| This is the README for the Coreference Resolution module in the cTakes project. |
| |
| This module performs coreference resolution for several types of coreference, |
| excluding person mentions and some rare pronouns. |
| |
| Installation: |
| This module contains a number of references to other cTAKES modules, especially |
| the Constituency Parser. The links inside this project use relative path names |
| so they should be portable as long as all modules are placed in the same directory. |
| |
| Types: |
| |
| Most basically, the output of this module will be several data types added to |
| the CAS representing the output of the system. These types are as follows: |
| |
| Markable - Subtyped into NEMarkable (Named entities), PronounMarkable (pronouns), |
| and DemMarkable (certain demonstrative and relative pronouns), these are automatically |
| discovered and taken as input to the coreference resolution algorithm. These are types |
| required above the SHARP types for entities due to some special considerations with |
| span differences and differing type inheritances. |
| |
| CoreferenceRelation - A type containing two Markables that are believed to |
| co-refer. A CoreferenceRelation has two arguments of type RelationArgument, |
| with a role field containing a value of either "anaphor" or "antecedent." There |
| is also an "argument" field which contains the Markable fulfilling the role. |
| |
| CollectionTextRelation - A linked list containing chains of Annotations that the classifier |
| says refer to the same entity.

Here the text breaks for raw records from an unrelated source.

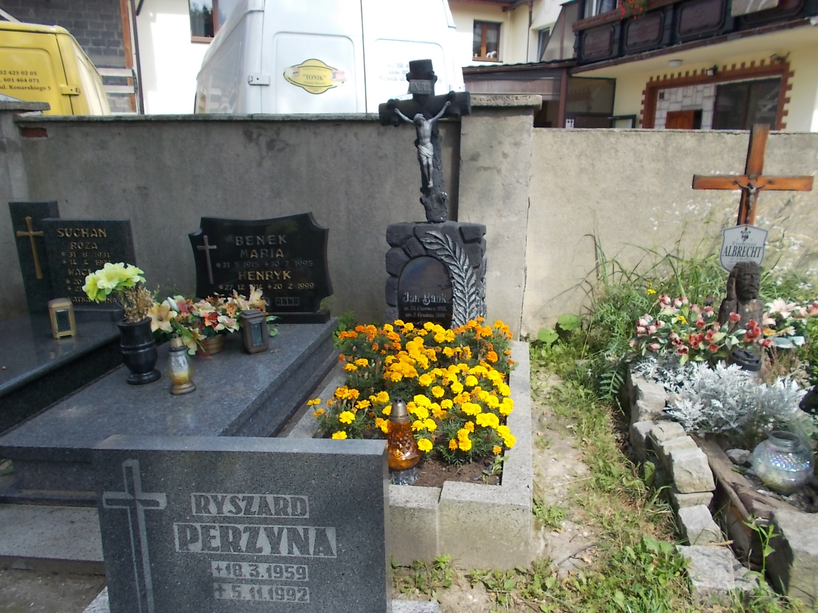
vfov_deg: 53.1
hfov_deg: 67.3
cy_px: 306
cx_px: 409
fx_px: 614
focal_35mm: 26
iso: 80
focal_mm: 4.6
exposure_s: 1/80
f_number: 8
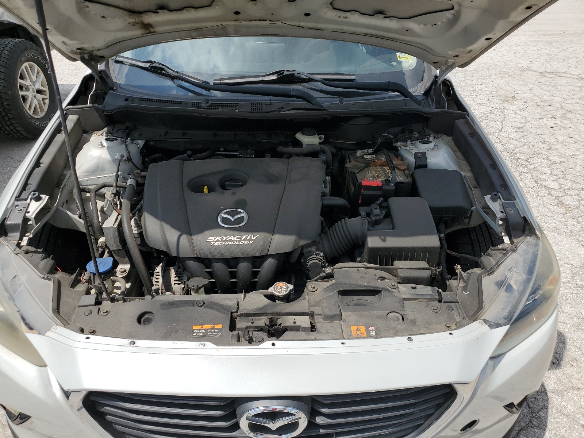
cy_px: 219
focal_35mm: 26
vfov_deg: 53.1
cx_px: 292
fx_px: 439
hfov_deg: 67.3
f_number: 1.5
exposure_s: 1/3333
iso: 50
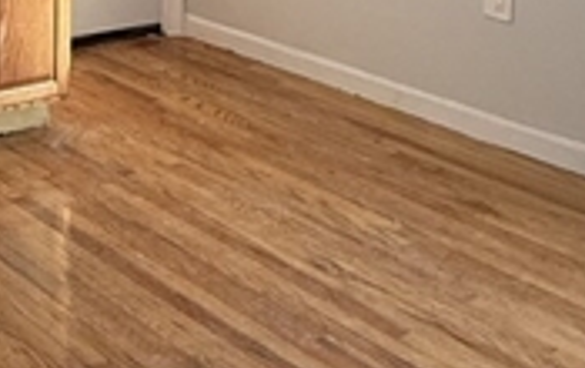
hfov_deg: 25.3
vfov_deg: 17.1
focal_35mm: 65
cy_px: -258
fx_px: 1038
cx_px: -247
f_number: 2.2
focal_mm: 2.22
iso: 200
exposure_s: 1/120
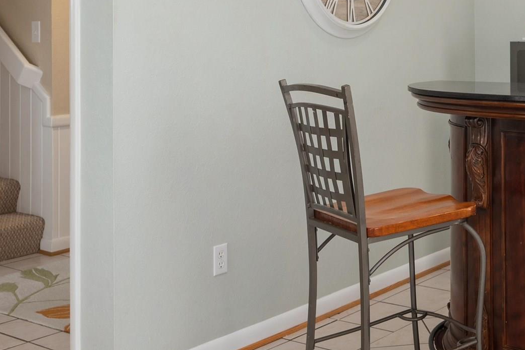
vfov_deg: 22.4
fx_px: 860
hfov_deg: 32.9
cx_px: 427
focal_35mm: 59
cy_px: 28
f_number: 7.1
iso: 250
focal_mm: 20
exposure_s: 1/8
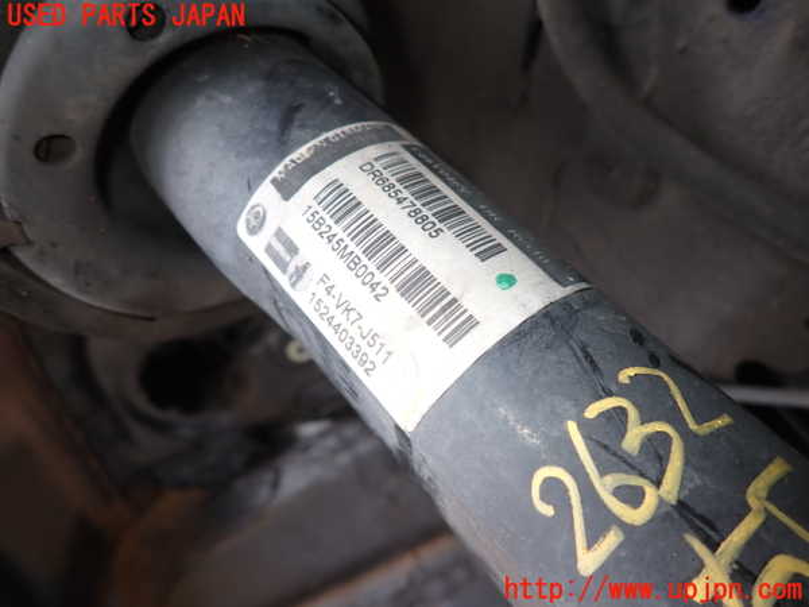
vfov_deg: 54.9
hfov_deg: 69.4
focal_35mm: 25
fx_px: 584
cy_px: 304
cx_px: 404
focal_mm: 4.5
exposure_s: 1/30
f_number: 5.6
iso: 100
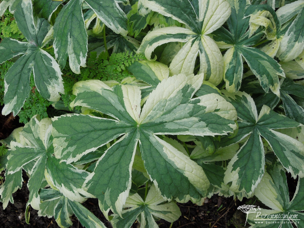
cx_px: 152
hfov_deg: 47.9
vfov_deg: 36.8
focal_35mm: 39
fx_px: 343
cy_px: 114
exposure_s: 1/160
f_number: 3.8
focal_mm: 7
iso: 100
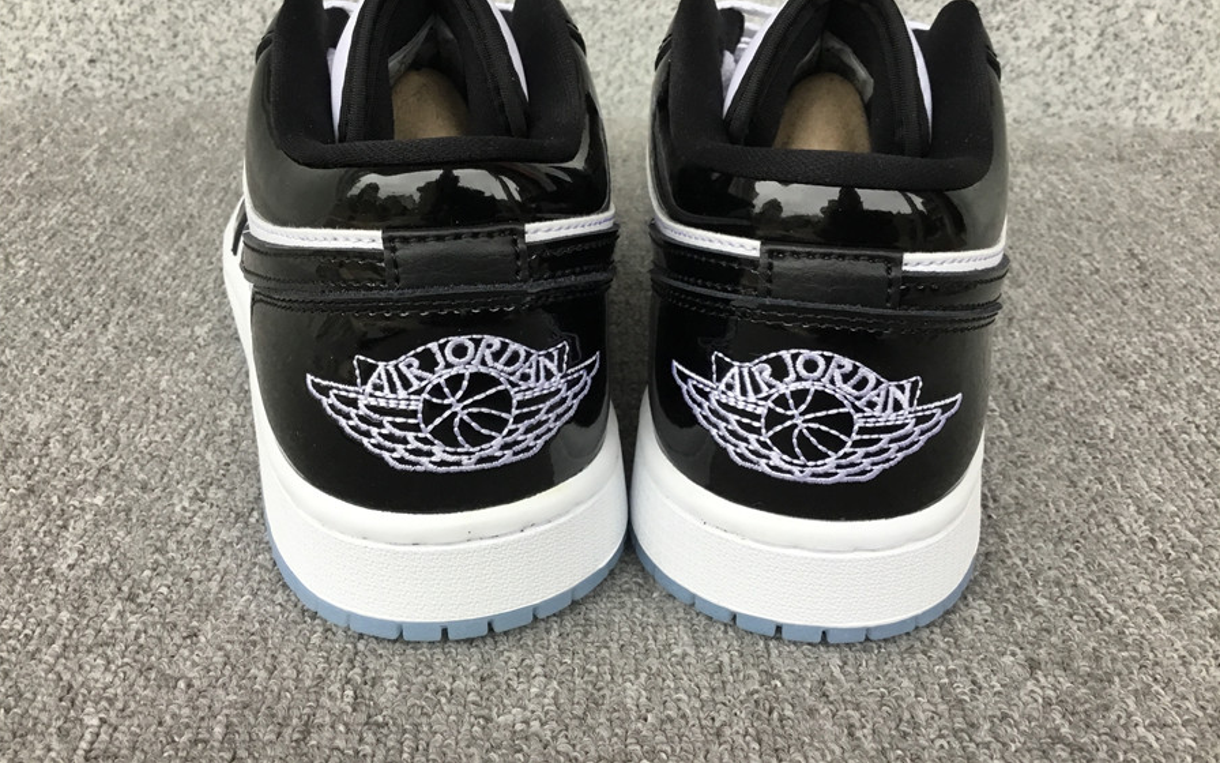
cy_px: 305
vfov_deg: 38.2
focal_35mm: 33
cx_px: 610
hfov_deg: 58.1
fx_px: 1097
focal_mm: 3.3
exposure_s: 1/30
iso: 40
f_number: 2.4
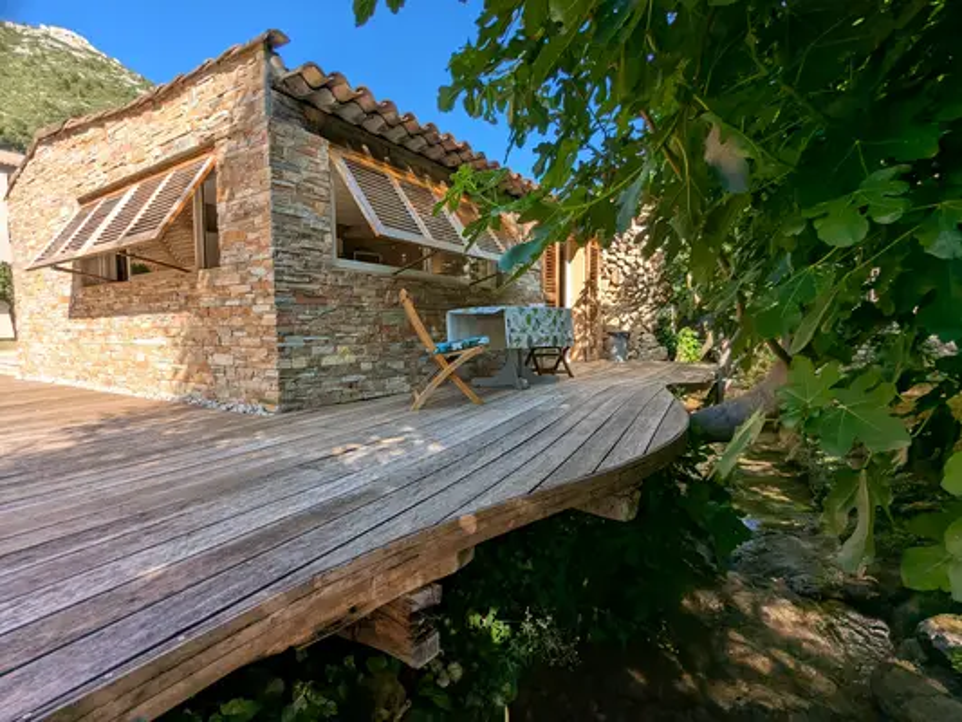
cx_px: 481
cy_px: 361
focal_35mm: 16
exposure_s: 1/650
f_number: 2.2
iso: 40
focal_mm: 2.35
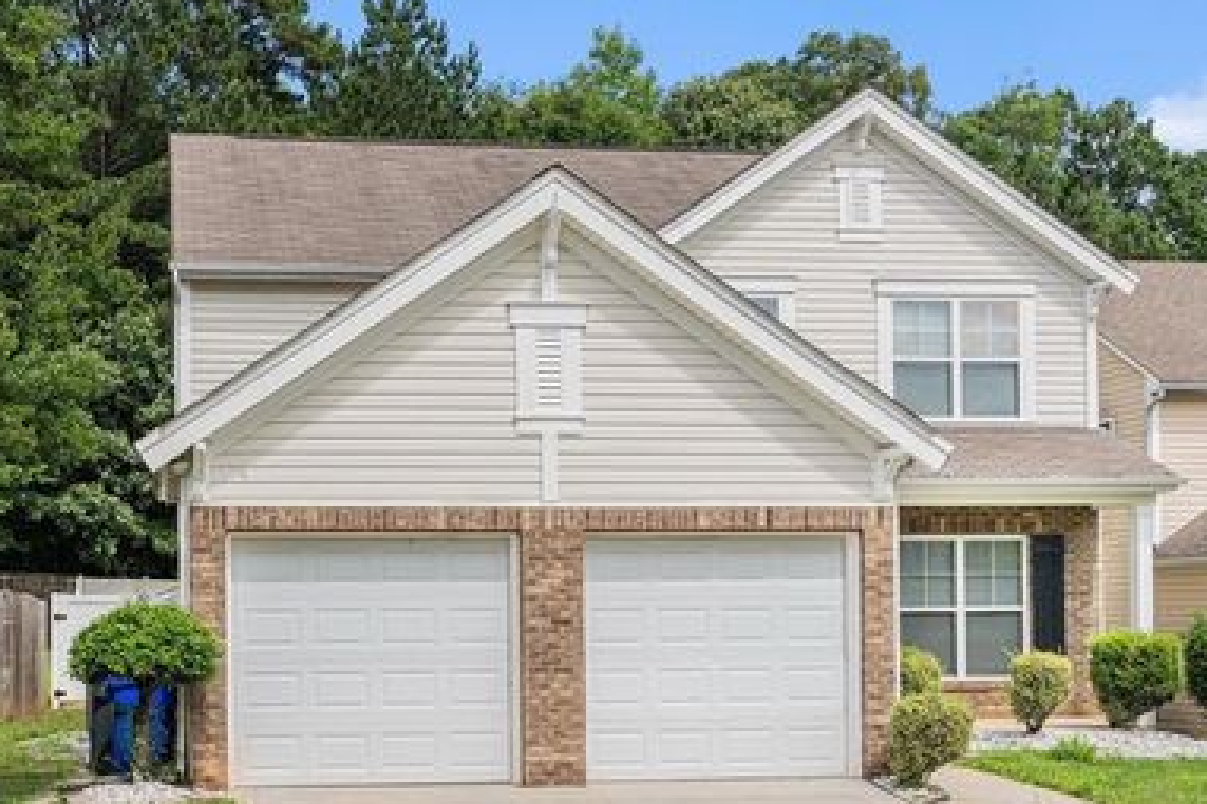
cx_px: 567
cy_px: 426
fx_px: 1408
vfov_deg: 31.9
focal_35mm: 42
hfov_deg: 46.4
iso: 400
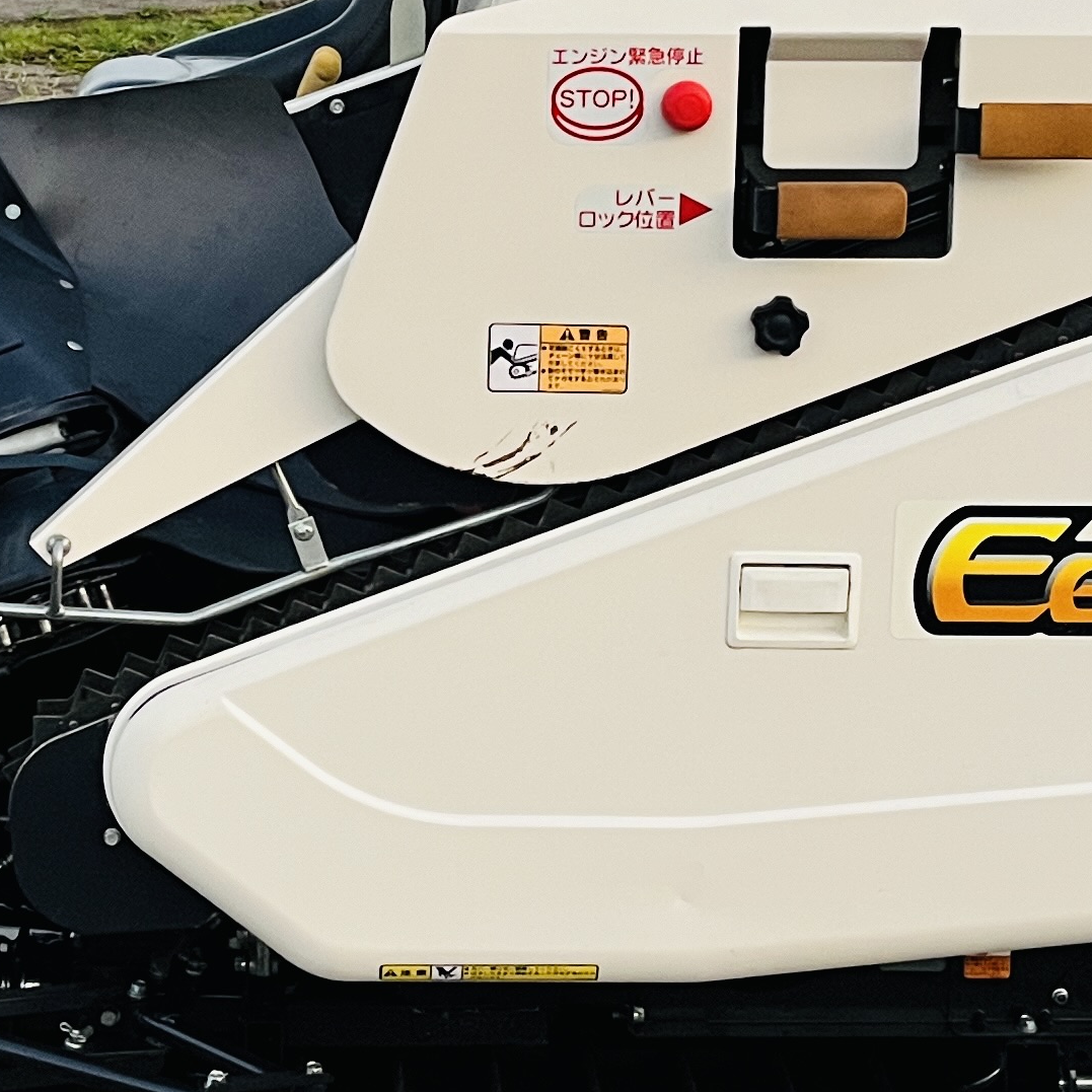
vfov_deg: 20.2
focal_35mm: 86
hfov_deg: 20.2
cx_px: 457
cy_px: 468
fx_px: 3069
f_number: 1.6
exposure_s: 1/40
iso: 400
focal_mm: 5.1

This is derived from the set of CoreferenceRelation |
| elements described above. It contains a list of UIMA type NonEmptyFSList, as well |
| as a size field. For singletons there are lists of length 1. For actual chains |
| the size will be different, and each node in the list is of type NonEmptyFSList. |
| That type has a head and tail field. The head points to the data for the node, |
| which is a Markable, and the tail points to the next element in the list, or |
| to a node of type EmptyFSList when the chain is complete. |
| |
| UIMA Annotators: |
| This module is released with several UIMA processing classes which can be included |
| in pipelines. |
| |
| desc/analysis_engine/CorefUMLSProcessor.xml: |
| An end-to-end aggregate annotator mainly used for demo/debugging. You can use this in |
| the CVD (CAS VIsual Debugger) to test your setup with the following: |
| - Run launcher resources/launcher/*cvd* |
| - Load descriptor desc/analysis_engine/CorefUMLSProcessor.xml |
| - Open file resources/testfakenote.txt |
| - Run AE (Ctrl-R) |
| - Inspect results |
| - Should be 13 markables, 10 nes, 2 pronouns, and 1 dem (under Annotation index) |
| - Should be 9 CollectionTextRelation - most are 1 element (singletons). |
| - Chain 3 has 3 elements: "immense leg pain", "the pain", and "pain". |
| - Chain 6 has 2 elements: "a small lesion..." and "the lesion" |
| - Chain 8 has 2 elements: "imaging" and "which" |
| - These chains are decomposed in the CoreferenceRelation index into pairs. |
| |
| |
| |
| desc/collection_processing_engine/Coref-resolver_CPE.xml: |
| This is a collection processing engine. It wraps the above AE with a collection |
| reader and consumer. CPEs can be run with resources/launch/UIMA_CPE_coref-resolver.launch |
| eclipse launch configuration. File->Load the CPE above, then the CPE GUI will have |
| text boxes with associated file chooser buttons for the input and output files. |
| |
| The remaining descriptor files are mostly not meant to be used independently. Please |
| feel free to email the authors if you are curious about their usage and want help |
| figuring it out. |
| |
| If you want to use the coreference module for a pipeline of your own, the recommended |
| method is to make a copy of CorefUMLSProcessor.xml and add any other modules you |
| require to that pipeline. Future release will contain standalone pipelines with |
| the minimum set of requirements, but in fact the CorefDBProcessor is pretty close |
| to being that already -- corefererence resolution is simply dependent on a lot of |
| earlier tasks. |
| |
| |
| |
| |